Work task:
Retype all the records with nothing changed.

Provided material:
----

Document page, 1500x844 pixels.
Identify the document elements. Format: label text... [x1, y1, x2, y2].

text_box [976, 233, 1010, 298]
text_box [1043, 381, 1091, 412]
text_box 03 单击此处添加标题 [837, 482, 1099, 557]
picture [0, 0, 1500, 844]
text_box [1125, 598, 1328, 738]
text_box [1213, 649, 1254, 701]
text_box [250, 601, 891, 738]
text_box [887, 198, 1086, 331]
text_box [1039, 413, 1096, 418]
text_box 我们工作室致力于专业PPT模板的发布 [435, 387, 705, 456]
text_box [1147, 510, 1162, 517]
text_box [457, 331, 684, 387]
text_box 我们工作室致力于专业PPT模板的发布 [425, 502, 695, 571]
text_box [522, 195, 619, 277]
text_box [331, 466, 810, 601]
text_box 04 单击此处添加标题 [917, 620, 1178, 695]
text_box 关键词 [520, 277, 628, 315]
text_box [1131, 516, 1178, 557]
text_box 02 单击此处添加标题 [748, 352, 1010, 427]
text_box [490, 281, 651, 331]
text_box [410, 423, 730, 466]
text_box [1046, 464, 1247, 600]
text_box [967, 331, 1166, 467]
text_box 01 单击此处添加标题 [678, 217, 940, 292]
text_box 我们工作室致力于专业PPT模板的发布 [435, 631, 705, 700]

----

Response:
Document page, 1500x844 pixels.
Identify the document elements. Format: label text... [x1, y1, x2, y2].

text_box [976, 233, 1010, 298]
text_box [1043, 381, 1091, 412]
text_box 03 单击此处添加标题 [837, 482, 1099, 557]
picture [0, 0, 1500, 844]
text_box [1125, 598, 1328, 738]
text_box [1213, 649, 1254, 701]
text_box [250, 601, 891, 738]
text_box [887, 198, 1086, 331]
text_box [1039, 413, 1096, 418]
text_box 我们工作室致力于专业PPT模板的发布 [435, 387, 705, 456]
text_box [1147, 510, 1162, 517]
text_box [457, 331, 684, 387]
text_box 我们工作室致力于专业PPT模板的发布 [425, 502, 695, 571]
text_box [522, 195, 619, 277]
text_box [331, 466, 810, 601]
text_box 04 单击此处添加标题 [917, 620, 1178, 695]
text_box 关键词 [520, 277, 628, 315]
text_box [1131, 516, 1178, 557]
text_box 02 单击此处添加标题 [748, 352, 1010, 427]
text_box [490, 281, 651, 331]
text_box [410, 423, 730, 466]
text_box [1046, 464, 1247, 600]
text_box [967, 331, 1166, 467]
text_box 01 单击此处添加标题 [678, 217, 940, 292]
text_box 我们工作室致力于专业PPT模板的发布 [435, 631, 705, 700]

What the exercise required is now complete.